**THE DATA**
Segment Open

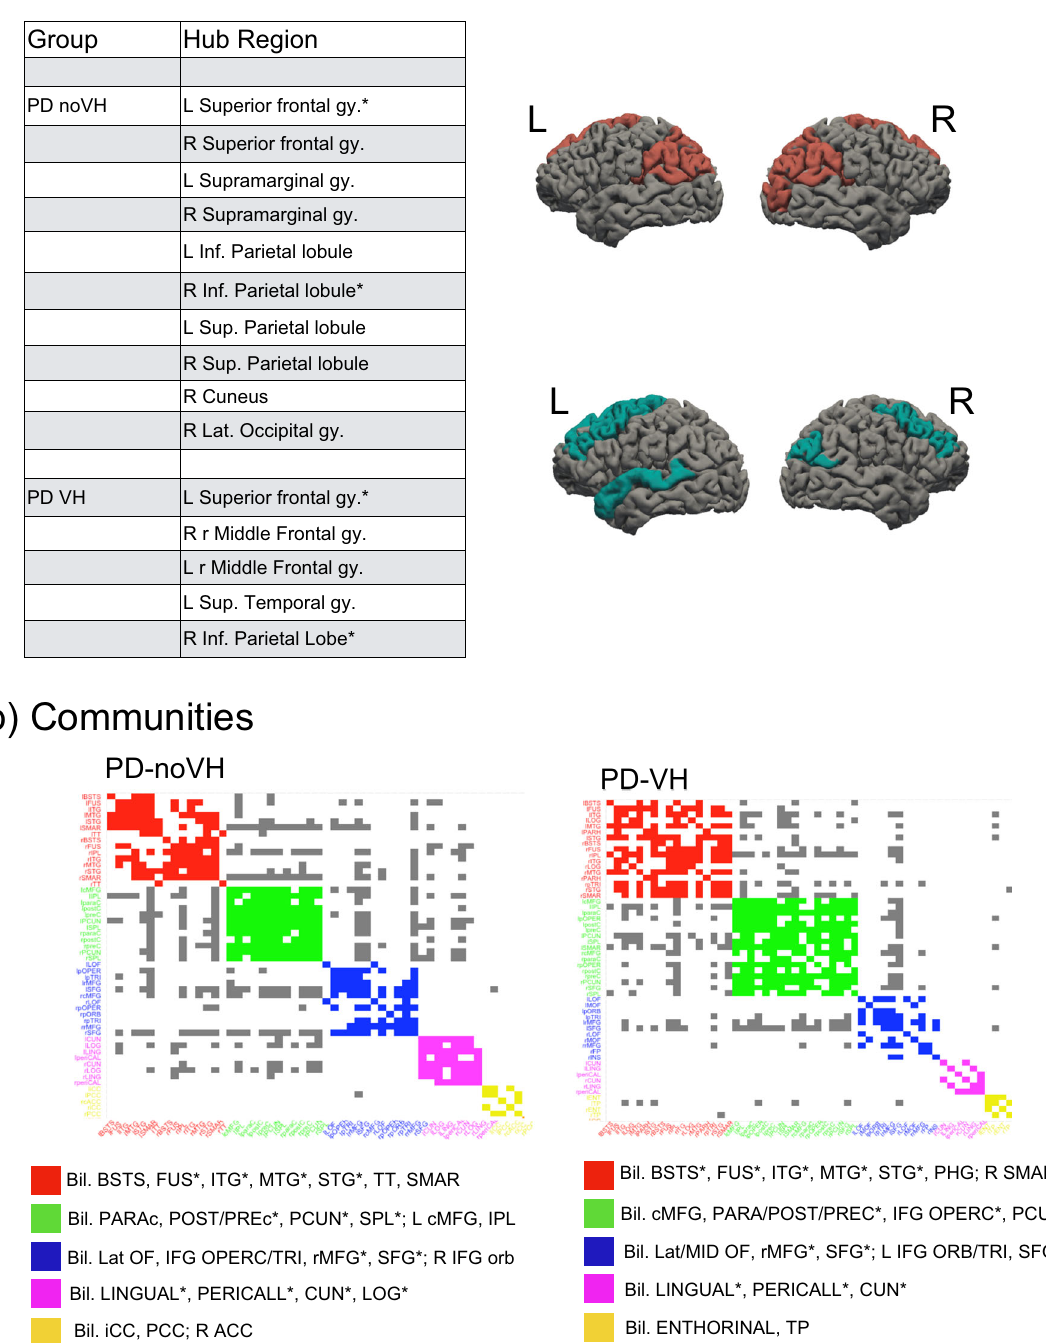
Fig. 6 Hubs and communities: cortical thickness. a Hubs identi fi ed based on ef fi ciency, betweenness centrality and degree. Regions marked with a * are common hubs for both VH and noVH. b Communities identi fi ed for each group. Legend: red = 1st community, green = 2nd, blue = 3rd, pink = 4th, yellow = 5th. Only the fi rst fi ve communities are represented as they are the most informative ones. The regions identi fi ed for that same community also in the surface area analysis are marked with a *. BSTS = banks superior temporal sulcus, IPL inferior parietal lobule, SPL superior parietal lobule, LOG lat. Occipital gyrus, MTG middle temporal gyrus, STG superior temporal gyrus, cMFG caudal middle frontal gyrus, PHG parahippocampal gyrus, paraC paracentral gyrus, preC precentral gyrus, postC postcentral gyrus, IFG inferior frontal gyrus, SFG superior frontal gyrus, SMAR supramarginal gyrus, FP frontoparietal thickness, TT temporal transverse, FUS fusiform gyrus, CUN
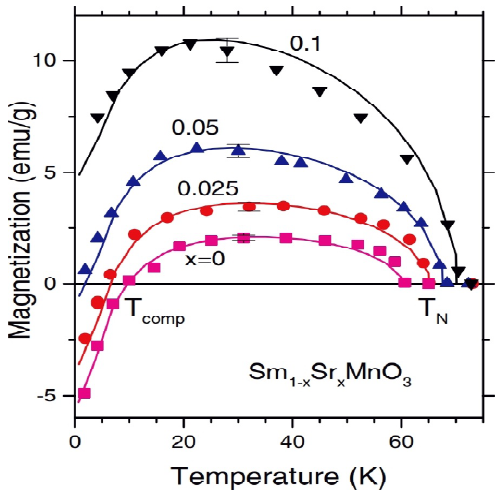
Fig. 11. Temperature dependent spontaneous mag- netization for Sm Sr MnO crystals, experiment x 3 1– x (points) and theory (solid lines). Reproduced from [68] with permission from AIP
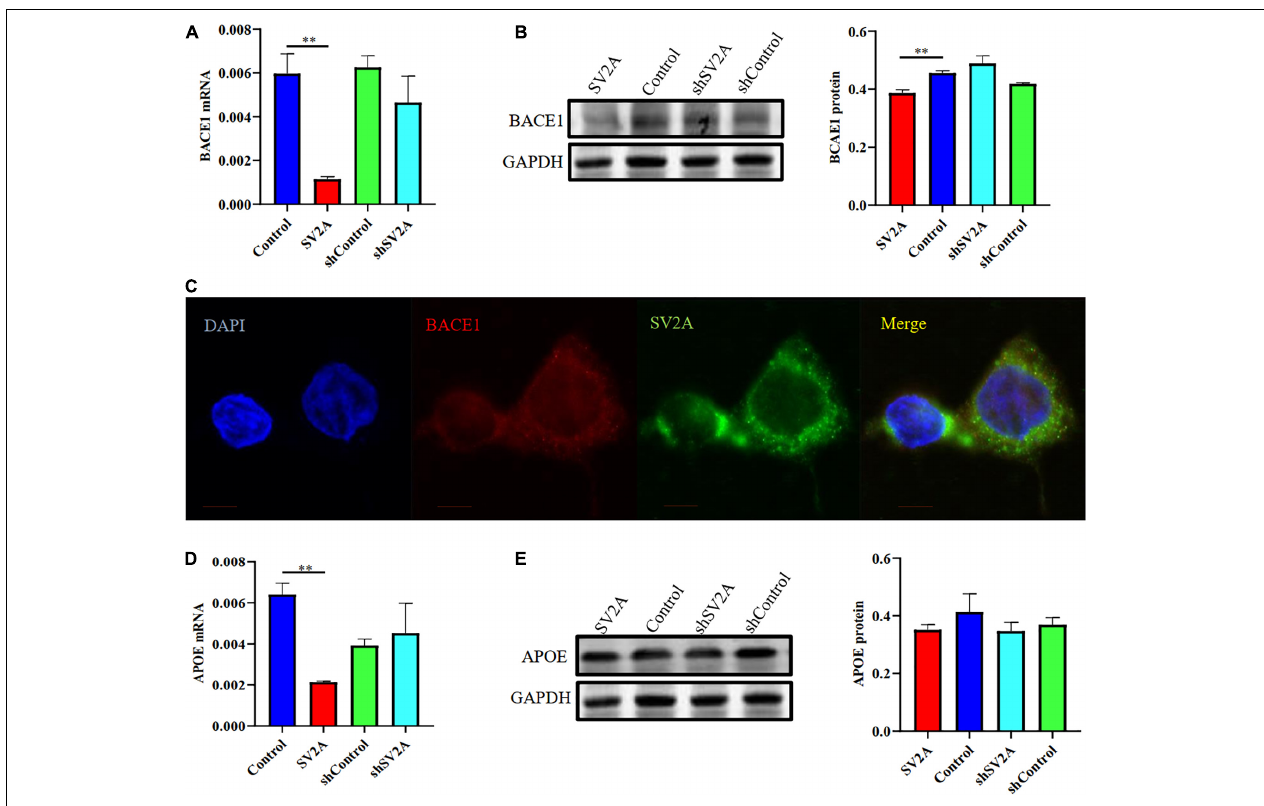
FIGURE 3 | SV2A regulates the expression level of BACE1 and APOE. (A) qPCR detection of BACE1 mRNA expression level in APPswe293T cells from the following four groups: control, cells infected with the SV2A-overexpressing virus (SV2A), shControl, and cells infected with the SV2A-silencing virus (shSV2A). Gapdh was used as the internal control. (B) Western blotting detection of BACE1 expression levels in APPswe293T cells from the following four groups: control, cells infected with the SV2A-overexpressing virus (SV2A), shControl, and cells infected with the SV2A-silencing virus (shSV2A). The gray density was normalized to the mean gray density of Gapdh. (C) Immunofluorescence observation of the BACE1 (red) and SV2A (green) in APPswe293T cells. The nuclei were counterstained with DAPI (blue). Scale bar, 40 µ m. (D) qPCR detection of the APOE mRNA expression level in APPswe293T cells from the following four groups: control, cells infected with the SV2A-overexpressing virus (SV2A), shControl, and cells infected with the SV2A-silencing virus (shSV2A). Gapdh was used as the internal control. (E) Western blotting detection of APOE expression levels in APPswe293T cells from the following four groups: control, cells infected with the SV2A-overexpressing virus (SV2A), shControl, and cells infected with the SV2A-silencing virus (shSV2A). The gray density was normalized to the mean gray density of Gapdh. For each group of APPswe293T cells, n = 3. Data are expressed as mean ± SEM. One-way analysis of variance (ANOVA). ** p <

Segment Closed

**WHAT YOU ARE ASKED TO DO**
Without the pictures, repeat the listing word for word.

**EXERCISE OUTPUT**
Fig. 6 Hubs and communities: cortical thickness. a Hubs identi fi ed based on ef fi ciency, betweenness centrality and degree. Regions marked with a * are common hubs for both VH and noVH. b Communities identi fi ed for each group. Legend: red = 1st community, green = 2nd, blue = 3rd, pink = 4th, yellow = 5th. Only the fi rst fi ve communities are represented as they are the most informative ones. The regions identi fi ed for that same community also in the surface area analysis are marked with a *. BSTS = banks superior temporal sulcus, IPL inferior parietal lobule, SPL superior parietal lobule, LOG lat. Occipital gyrus, MTG middle temporal gyrus, STG superior temporal gyrus, cMFG caudal middle frontal gyrus, PHG parahippocampal gyrus, paraC paracentral gyrus, preC precentral gyrus, postC postcentral gyrus, IFG inferior frontal gyrus, SFG superior frontal gyrus, SMAR supramarginal gyrus, FP frontoparietal thickness, TT temporal transverse, FUS fusiform gyrus, CUN
Fig. 11. Temperature dependent spontaneous mag- netization for Sm Sr MnO crystals, experiment x 3 1– x (points) and theory (solid lines). Reproduced from [68] with permission from AIP
FIGURE 3 | SV2A regulates the expression level of BACE1 and APOE. (A) qPCR detection of BACE1 mRNA expression level in APPswe293T cells from the following four groups: control, cells infected with the SV2A-overexpressing virus (SV2A), shControl, and cells infected with the SV2A-silencing virus (shSV2A). Gapdh was used as the internal control. (B) Western blotting detection of BACE1 expression levels in APPswe293T cells from the following four groups: control, cells infected with the SV2A-overexpressing virus (SV2A), shControl, and cells infected with the SV2A-silencing virus (shSV2A). The gray density was normalized to the mean gray density of Gapdh. (C) Immunofluorescence observation of the BACE1 (red) and SV2A (green) in APPswe293T cells. The nuclei were counterstained with DAPI (blue). Scale bar, 40 µ m. (D) qPCR detection of the APOE mRNA expression level in APPswe293T cells from the following four groups: control, cells infected with the SV2A-overexpressing virus (SV2A), shControl, and cells infected with the SV2A-silencing virus (shSV2A). Gapdh was used as the internal control. (E) Western blotting detection of APOE expression levels in APPswe293T cells from the following four groups: control, cells infected with the SV2A-overexpressing virus (SV2A), shControl, and cells infected with the SV2A-silencing virus (shSV2A). The gray density was normalized to the mean gray density of Gapdh. For each group of APPswe293T cells, n = 3. Data are expressed as mean ± SEM. One-way analysis of variance (ANOVA). ** p <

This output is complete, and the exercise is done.